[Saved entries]
* begin *

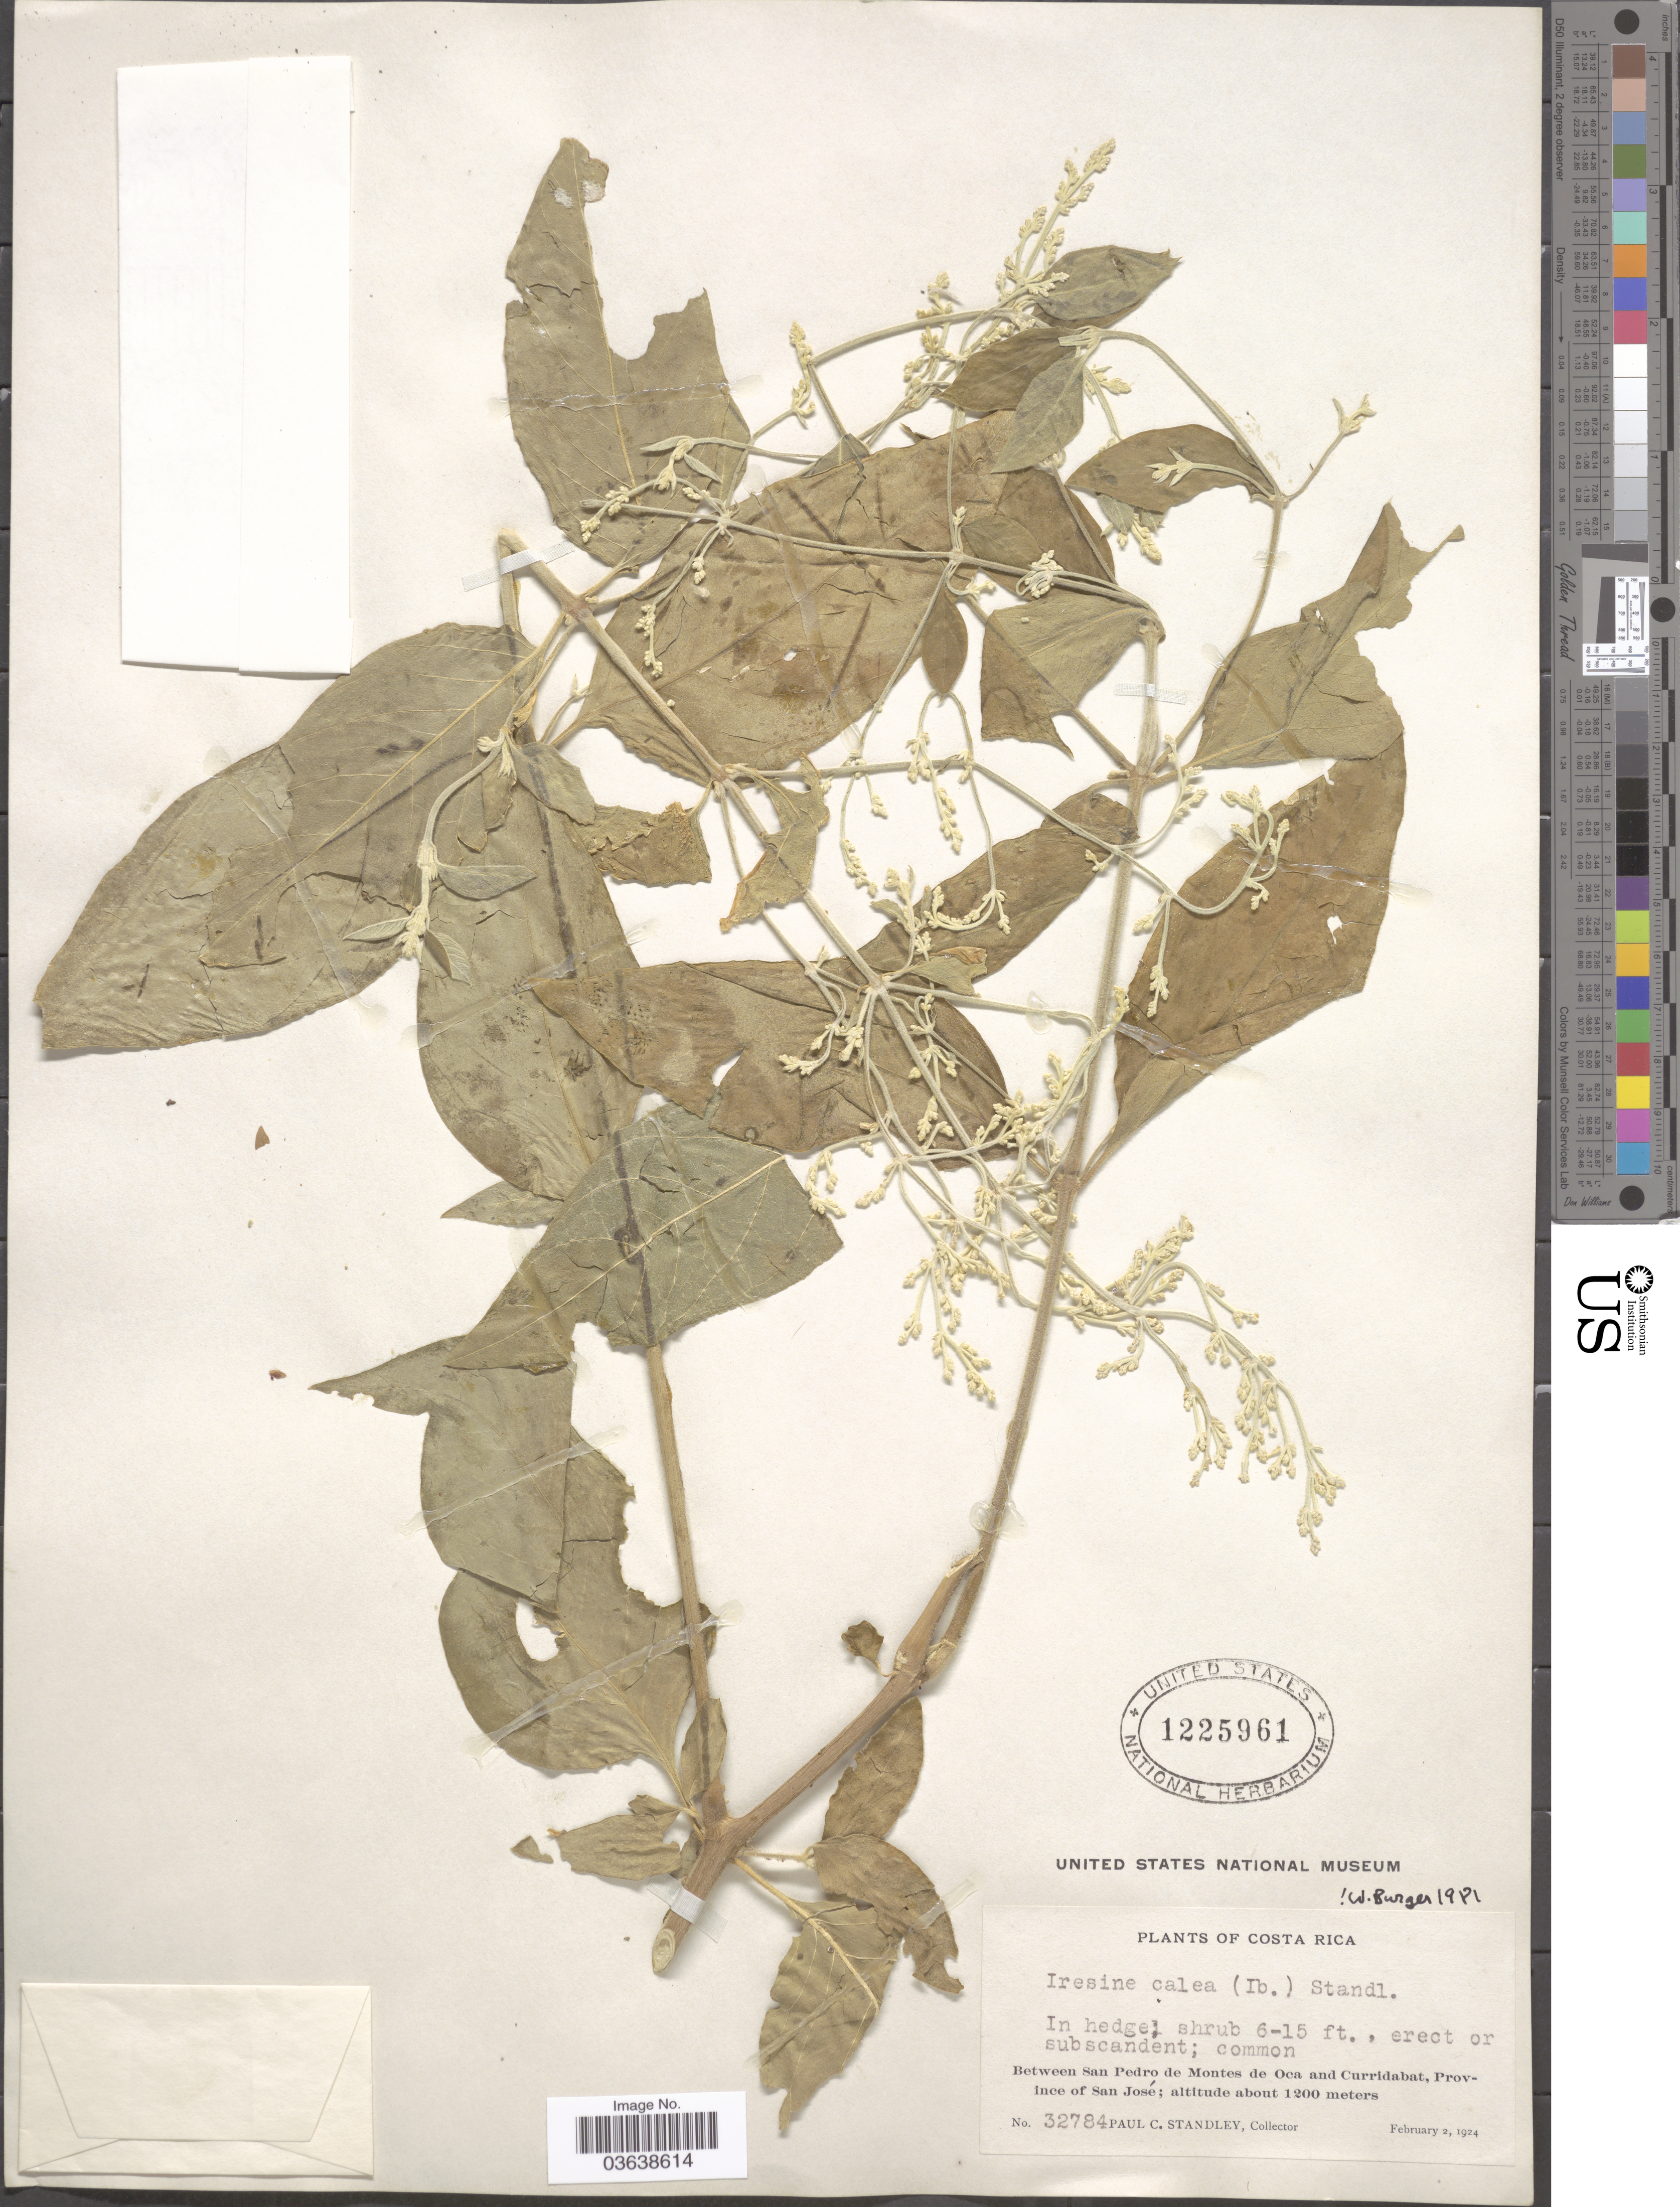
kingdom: Plantae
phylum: Tracheophyta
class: Magnoliopsida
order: Caryophyllales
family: Amaranthaceae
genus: Iresine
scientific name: Iresine calea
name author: (Ibáñez) Standl.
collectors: P. C. Standley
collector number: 32784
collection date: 1924-02-02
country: Costa Rica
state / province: San José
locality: Between San Pedro de Montes de Oca and Curridabat.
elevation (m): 1200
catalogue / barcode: US 1225961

* end *

What the task requires: Print every line of the data above word for word, leaving out the pictures.

The response:
kingdom: Plantae
phylum: Tracheophyta
class: Magnoliopsida
order: Caryophyllales
family: Amaranthaceae
genus: Iresine
scientific name: Iresine calea
name author: (Ibáñez) Standl.
collectors: P. C. Standley
collector number: 32784
collection date: 1924-02-02
country: Costa Rica
state / province: San José
locality: Between San Pedro de Montes de Oca and Curridabat.
elevation (m): 1200
catalogue / barcode: US 1225961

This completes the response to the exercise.